SOURCE PASSAGE:
┌──
Documentation Change

• Improve logging behaviour, for cleaner logging on level INFO

---

Securosys TSB 1.15.0

Issued: January, 06, 2023

API Changes

• The new (optional) attribute copyable is added and can be sent alongside the following request. If set to true key's existing on the HSM can be externalized:
  • POST /v1/key
  • POST /v1/importedKey
  • POST /v1/key/import/plain
  • POST /v1/derivedKey
• Fetching approval tasks is now possible by providing the approval requestID (optional). This is enabled on all Endpoints filtered*ApprovalTask.
• New optional attribute UUID returned in key generation response.
• Self crafted AuthorizationToken's working with external storage must contain the UUID not the key-label. (e.g. POST /v1/synchronousSign { "signRequest": { ... "signedApprovals": [ "AuthorizationTokenWithUUID" ], ... })

Config Changes

• Support for Database master-slave replication. It is usually used to spread read access on multiple servers for scalability, although it can also be used for other purposes such as for failover, or active backup.
  • As the master-slave replication is a one-way replication (from master to slave), only the master database is used for the write operations, while read operations may be spread on multiple slave databases.
    • Replication needs to be configured on the Database level using the DB-Clustering Feature (supported for MySQL and MariaDB)
    • At least one datasource needs to be configured: spring.datasource. spring.slaveDatasource is optional.
    • Dockerized sample for database replication can be found in the config-files.
• The (optional) property in application.yaml hsm.useExternalKeyStore: true can be used for key externalization. A license update is required.

Documentation Change

• Added note to Swagger: SKA Key's with policy applied cannot be exported.

Security

• Bump versions to latest.

---

Securosys TSB 1.14.2

Issued: April, 11, 2023

Improvements

• Enhancement for temporarily derived EC-Keys (secp256k1) on retrieving key attributes, affects the following endpoints:
  • POST /v1/key/attributes
  • GET /v1/key/{keyName}/attributes
• In special cases there was a sleep interrupt when closing the open HSM sessions. This is fixed now.

Config Changes

• all application properties combined in one fileapplication-local.yml, take care to run the application with profile: spring.profiles.active=local this parameter searches for application-local.yml file

Changes in application-local.yml

• swagger can be disabled: swaggerUI.enabled: false (recommended for productive usage)
• mutual TLS configuration clientAuthentication: need [Client authentication is needed and mandatory], none [Client authentication is not wanted], want [Client authentication is wanted but not mandatory])
└──
WHAT THE TASK ASKS: Please reproduce a part of the Securosys TSB release notes word for word, beginning at "Securosys TSB 1.15.0" and stopping after "key generation response.".

GIVEN INFORMATION:
┌──
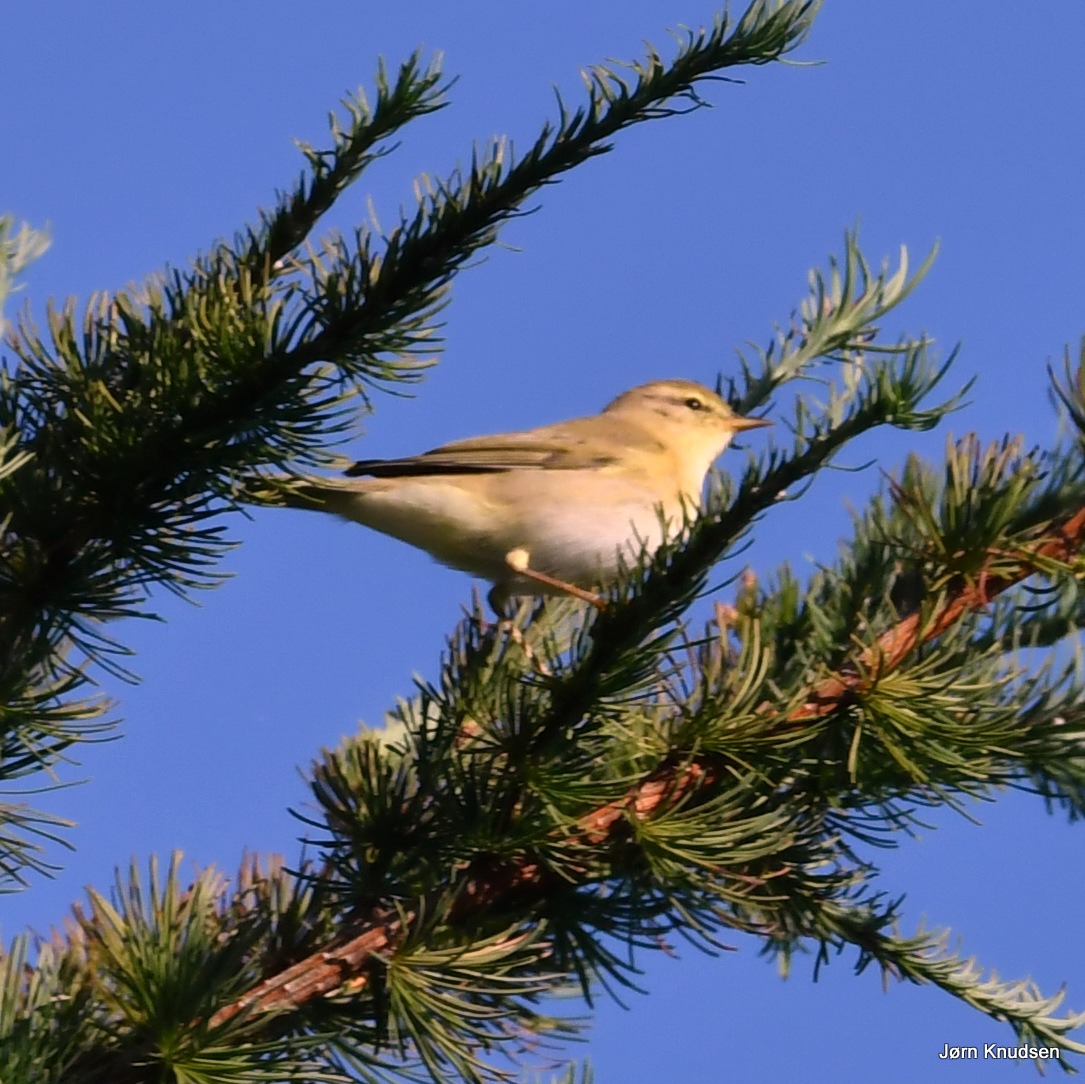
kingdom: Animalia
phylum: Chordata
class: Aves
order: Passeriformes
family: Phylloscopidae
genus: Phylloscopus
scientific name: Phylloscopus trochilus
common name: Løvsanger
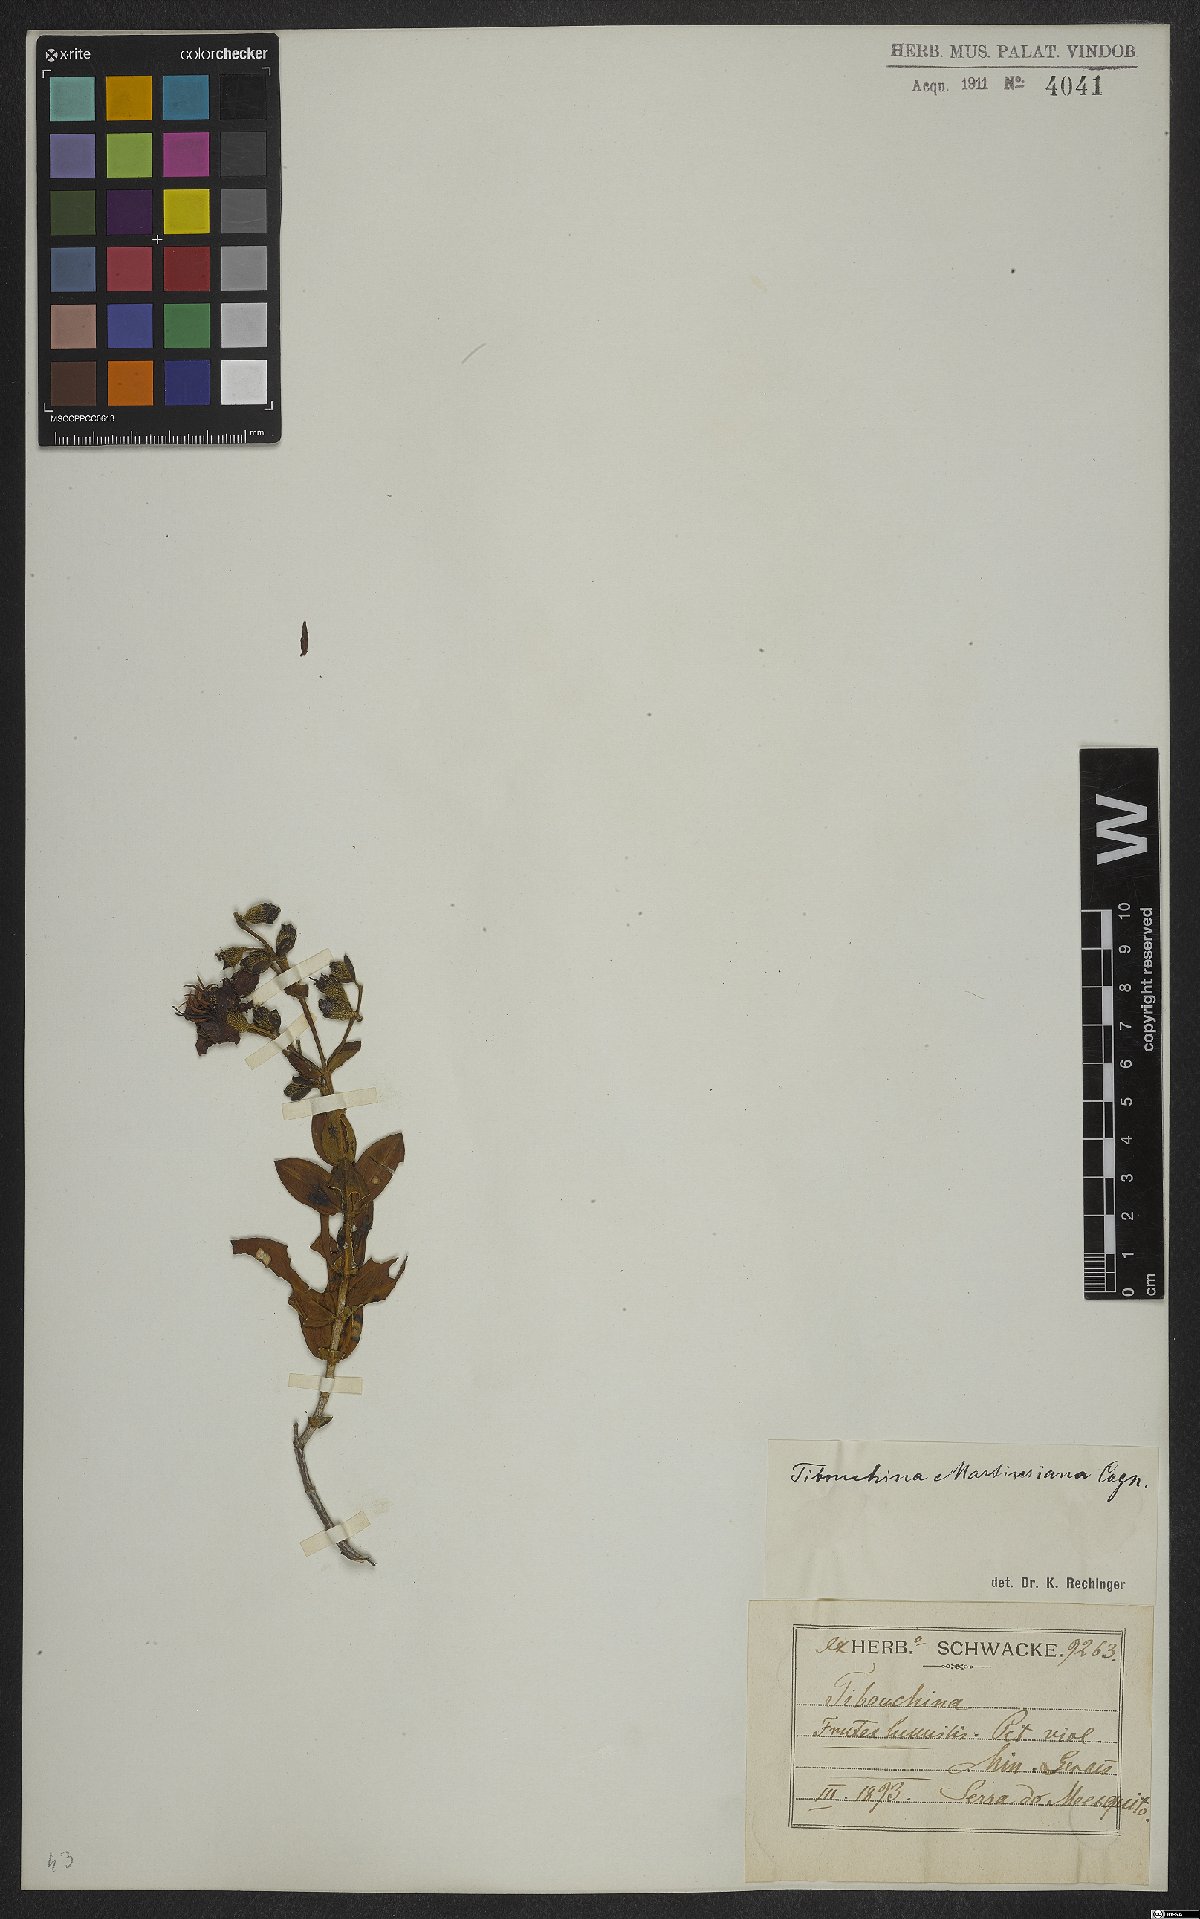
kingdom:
└──
TASK OUTPUT:
Securosys TSB 1.15.0

Issued: January, 06, 2023

API Changes

• The new (optional) attribute copyable is added and can be sent alongside the following request. If set to true key's existing on the HSM can be externalized:
  • POST /v1/key
  • POST /v1/importedKey
  • POST /v1/key/import/plain
  • POST /v1/derivedKey
• Fetching approval tasks is now possible by providing the approval requestID (optional). This is enabled on all Endpoints filtered*ApprovalTask.
• New optional attribute UUID returned in key generation response.